start Page

- The Space Heists of Vyvy & QWERTY #2
- Killjoy Comics
- Created & Written by Niall Presnall
- Illustrated by Carlos Trigo
- Colors & Sound Effects by Osmarco Valladao
- Letters & Design by Renee Arabia
- Special Christmas Pinup by Emily Pearson
- Variant Cover by Kendall Goode
Fresh off of their acquisition of the valuable Enkanton Fertility Artifact- it’s not what you think… okay, it might be just what you think- space thief Vyvy and robotic partner QWERTY have some decisions to make. QWERTY has a problem with his processor function, mainly in that he can’t shut it down. Ever. He’s always collating, calculating, and processing data, and it’s gotten out of control. The solution lies in a return to Nu Earth, where he was “born”, to mend some fences with his estranged parent/creator/cybernetic genius Fathertron.
Vyvy needs to consider the moral, psychological, and potential legal pitfalls of taking a piece of a fallen friend, the plant-like Marcus Sunblazer (and Fathertron’s ex… small galaxy, hey?), putting it in a pot and watering it regularly. Okay, maybe not as morally or psychologically complex as QWERTY’s problems (legally I think we’re still in the gray area of homage), but in the end it’s all relative.
The Space Heists of Vyvy & QWERTY hit my radar back in 2017 when the first issue’s Kickstarter campaign splashed down on my Twitter feed. Since then, this sci fi action title has been a personal favorite of mine even though it’s releases have been (very) few and (very) far between. With issue #3 on the horizon- again through Kickstarter- creator/writer Niall Presnall asked if thePullbox could revisit the intergalactic world of this plucky duo of adventurers.

end Page

# Given instruction:
Quote the passage of the comic review above that begins with the words "Vyvy needs to" and stops after the words "duo of adventurers.".

start Data block

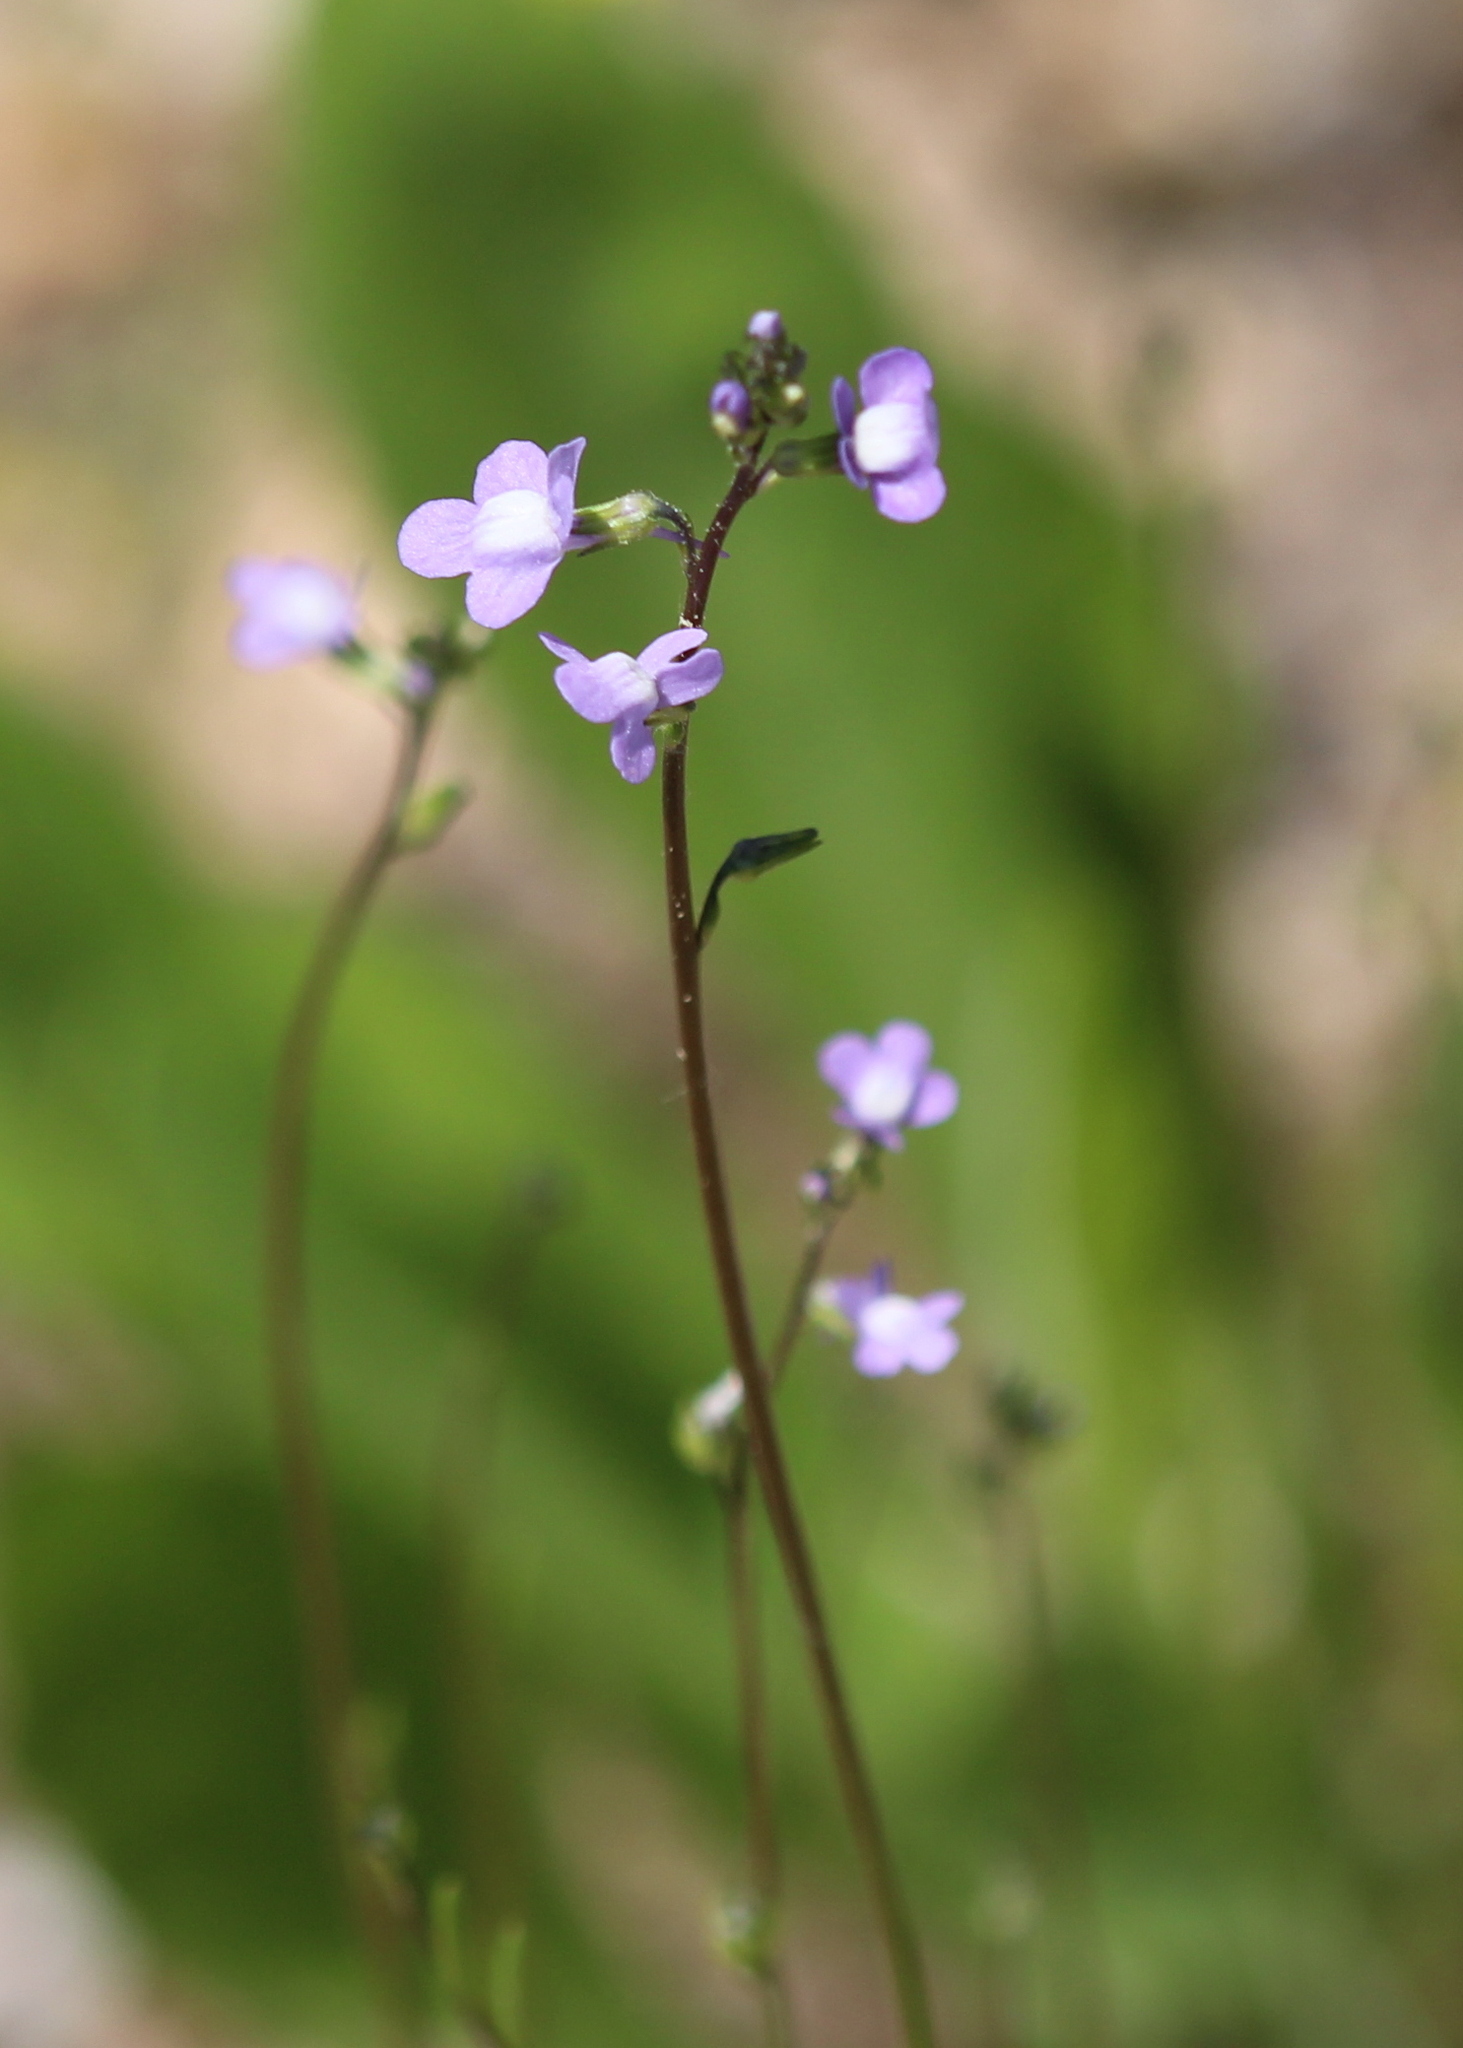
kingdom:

end Data block

# Output:
Vyvy needs to consider the moral, psychological, and potential legal pitfalls of taking a piece of a fallen friend, the plant-like Marcus Sunblazer (and Fathertron’s ex… small galaxy, hey?), putting it in a pot and watering it regularly. Okay, maybe not as morally or psychologically complex as QWERTY’s problems (legally I think we’re still in the gray area of homage), but in the end it’s all relative.
The Space Heists of Vyvy & QWERTY hit my radar back in 2017 when the first issue’s Kickstarter campaign splashed down on my Twitter feed. Since then, this sci fi action title has been a personal favorite of mine even though it’s releases have been (very) few and (very) far between. With issue #3 on the horizon- again through Kickstarter- creator/writer Niall Presnall asked if thePullbox could revisit the intergalactic world of this plucky duo of adventurers.